During the same year, a one-time grant of Rs 200 crore was released to states and union territories for compensating acid attack survivors under the Central Victim Compensation Fund. Moreover, it was decided that an additional Rs 1 lakh compensation will be provided to the victims under the Prime Minister’s National Relief Fund. Last year, a pan-India scheme for providing a defined minimum level of compensation to survivors was also announced.
Beyond legal and policy provisions, several positive developments have taken place at the societal level as well. For instance, the Sheroes Hangout Café was set up by acid attack survivors. This endeavour has helped to send out a strong message about the need for eliminating social stigma and focusing on the rehabilitation of victims. ‘Make Love, Not Scars’, a charity for providing financial, legal and psycho-social support to survivors, has also been established.
Several challenges, however, still remain. While laws exist, ensuring that victims actually get justice is far from straightforward. Of the attacks registered between 2010 and 2014, only 60 per cent resulted in filing of charge sheets. Moreover, approximately 81 per cent of the accused could obtain bail, while nearly 49 per cent are absconding.
Cases can take anywhere between 5-10 years to reach a logical conclusion.
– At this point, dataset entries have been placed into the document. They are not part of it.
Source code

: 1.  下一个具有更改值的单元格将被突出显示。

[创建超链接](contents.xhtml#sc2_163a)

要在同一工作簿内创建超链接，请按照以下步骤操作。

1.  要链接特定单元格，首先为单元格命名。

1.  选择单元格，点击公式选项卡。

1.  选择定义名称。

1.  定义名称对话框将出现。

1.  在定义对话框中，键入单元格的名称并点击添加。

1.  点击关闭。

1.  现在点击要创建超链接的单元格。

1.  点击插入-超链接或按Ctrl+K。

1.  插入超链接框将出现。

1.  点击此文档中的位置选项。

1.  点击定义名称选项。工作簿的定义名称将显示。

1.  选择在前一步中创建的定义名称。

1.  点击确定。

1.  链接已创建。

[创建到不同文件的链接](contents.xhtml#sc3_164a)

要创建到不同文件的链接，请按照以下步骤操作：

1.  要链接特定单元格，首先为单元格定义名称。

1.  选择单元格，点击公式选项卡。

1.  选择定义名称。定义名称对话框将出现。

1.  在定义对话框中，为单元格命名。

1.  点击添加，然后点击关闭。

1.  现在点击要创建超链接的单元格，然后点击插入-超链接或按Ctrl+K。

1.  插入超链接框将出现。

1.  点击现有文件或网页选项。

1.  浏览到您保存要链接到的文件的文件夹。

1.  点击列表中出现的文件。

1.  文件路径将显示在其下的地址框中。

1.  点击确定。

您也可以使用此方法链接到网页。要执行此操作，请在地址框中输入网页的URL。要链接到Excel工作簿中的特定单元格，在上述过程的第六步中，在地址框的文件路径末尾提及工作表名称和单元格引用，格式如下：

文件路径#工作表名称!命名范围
This defeats the purpose of having strong laws in place because they cannot serve as a deterrent unless speedy justice is ensured. Special courts for crimes against women and witness protection must therefore be prioritised.
Similarly, policies pertaining to the provision of compensation to acid attack survivors need to be monitored closely to ensure that the funds are reaching intended recipients in a timely manner. The norms with respect to the sale of acid also need to be enforced more stringently as it continues to be available relatively easily and cheaply in many parts of the country.
There are lessons that India can learn from other countries on curbing the menace of acid attacks. Bangladesh, for instance, introduced the Acid Crime Control Act in 2002, which imposes a death penalty for those who are found to be guilty. It also mandates purchasers of acid to procure a license. The rigorous implementation of these two laws has been successful in reducing acid violence in the country by 80 per cent.
Further, emphasis needs to be placed on the social reintegration of victims through skilling, jobs and provision of psycho-social support.
Finally, while addressing the issue of male entitlement is extremely complex given the deep-rooted patriarchal mindset, efforts should be made to create awareness by sensitizing students in schools and universities.
Women should also be encouraged to discuss the issue freely with their families and friends, without shame or embarrassment, as well as report any potential threat they sense to the relevant authorities, without the fear of negative consequences, so that timely preventive action can be taken.